-- The problem --
In the double-parser code excerpt, what strings are passed as the first argument to TestSuccess? List every one.

Segment Start: Extract provided

TestSuccess("1.23E-999", 1.23E-999);
TestSuccess("-1.23E-999", -1.23E-999);
// Special keywords
TestSuccess("∞", Double.PositiveInfinity);
TestSuccess("-∞", Double.NegativeInfinity);
TestSuccess("NaN", Double.NaN);
// Special case: "Unlimited" is used in our organization to refer to Double.MaxValue
TestSuccess("Unlimited", Double.MaxValue);
// Special case: "-" character only means zero in accounting formats.
TestSuccess("-", 0d);
Using a Stopwatch this time, just to quell any debate:
Native parser took 4583 ms.
Custom parser took 1162 ms.
Performance gain was 294.41%
/// <summary>High performance double parser with rudimentary flexibility.</summary>
/// <returns>Returns true only if we can be certain we parsed the string correctly.</returns>
/// <remarks>Does not support thousand separators or whitespace.</remarks>
/// <remarks>Supports all culture-specific symbols specified by the NumberFormatInfo of the
/// <see cref="CultureInfo.CurrentCulture"/> at the time this static class is instantiated.
/// So long as all culture symbols are a single character in length.
/// TODO: In theory, this class could be made instantiable, take the culture as an argument,
/// and support changing the culture at runtime in case the file the user is uploading
/// was generated on a machine with different culture settings.</remarks>
/// <remarks>Supports leading negative signs and positive signs, scientific notation,
/// as well as Infinity, Negative Infinity, and NaN, string representations.</remarks>
/// <remarks>A string containing only a negative sign (usually "-") intentionally returns a
/// value of zero. This is because it's a common representation of 0 in accounting.</remarks>
public static bool FastTryParseDouble(string input, out double result)

Segment End: Extract provided
Segment Start: Input data

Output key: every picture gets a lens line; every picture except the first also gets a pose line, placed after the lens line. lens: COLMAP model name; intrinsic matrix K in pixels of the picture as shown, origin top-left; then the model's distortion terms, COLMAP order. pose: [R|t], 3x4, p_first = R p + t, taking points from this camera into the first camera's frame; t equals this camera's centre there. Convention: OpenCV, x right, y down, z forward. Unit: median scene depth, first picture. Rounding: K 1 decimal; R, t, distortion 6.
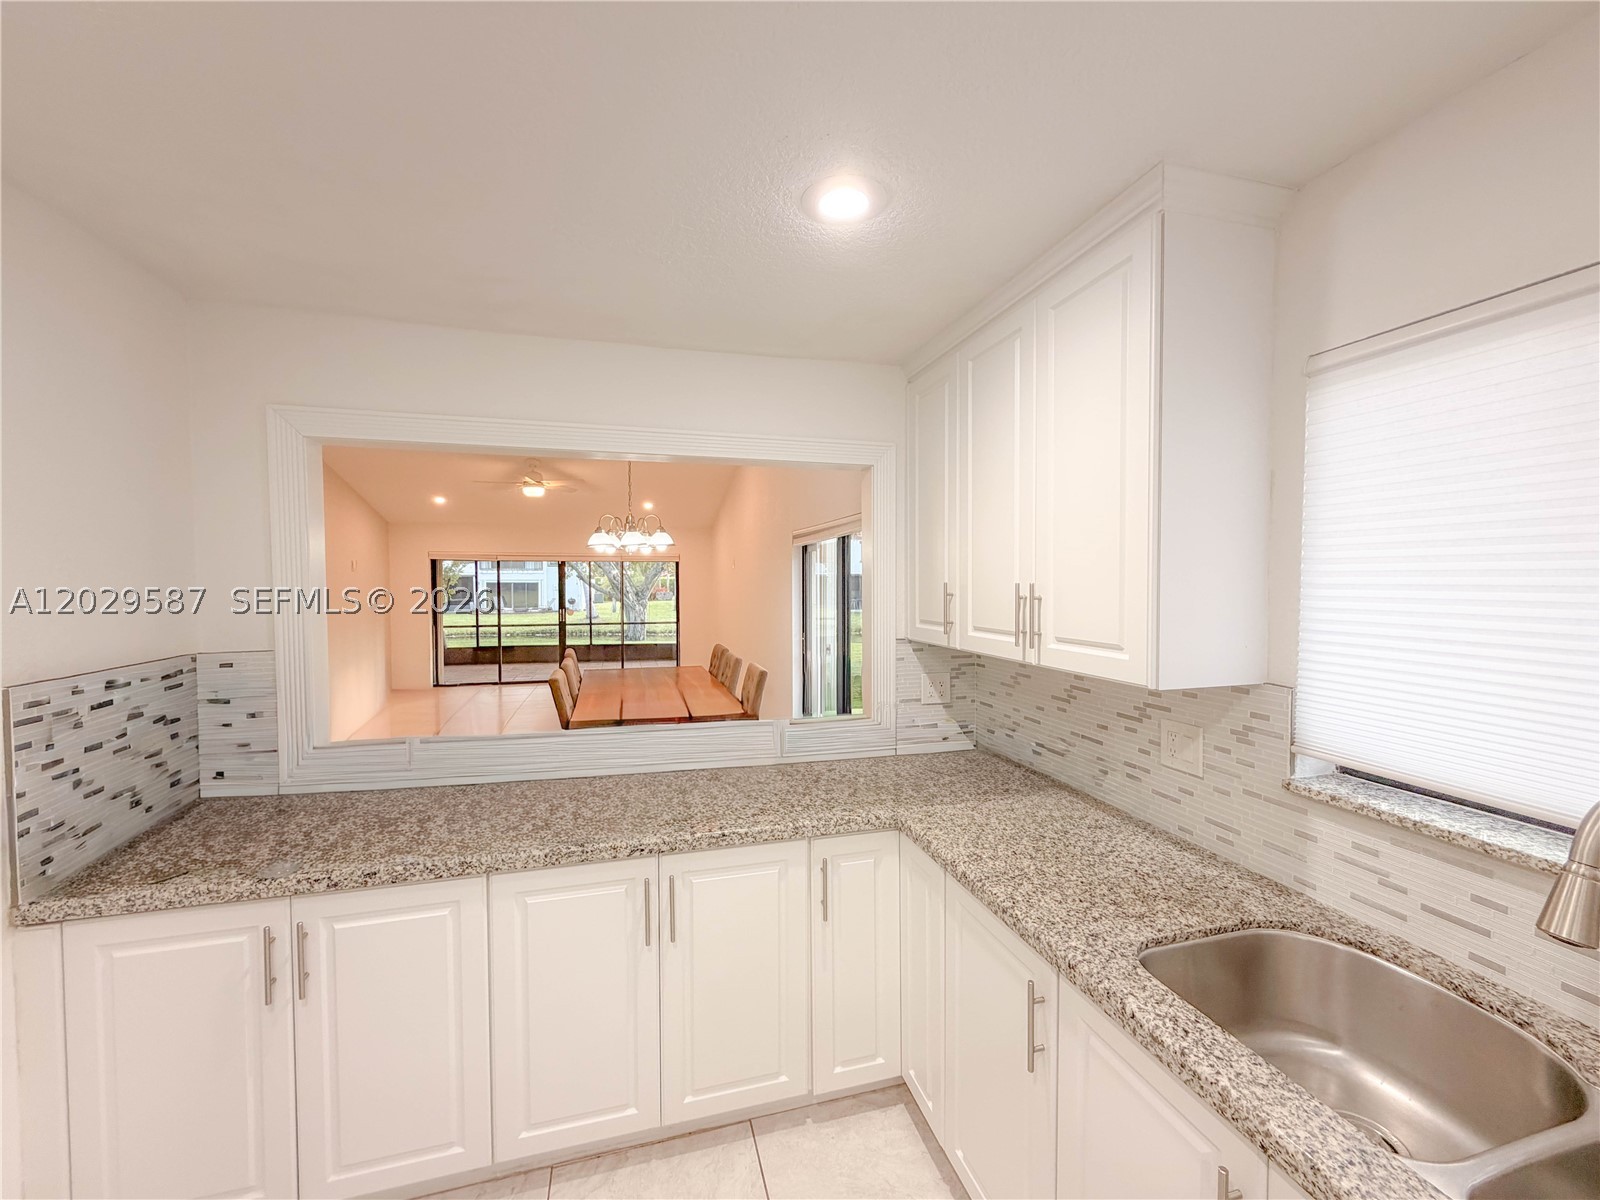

Segment End: Input data

-- Response --
- "1.23E-999"
- "-1.23E-999"
- "∞"
- "-∞"
- "NaN"
- "Unlimited"
- "-"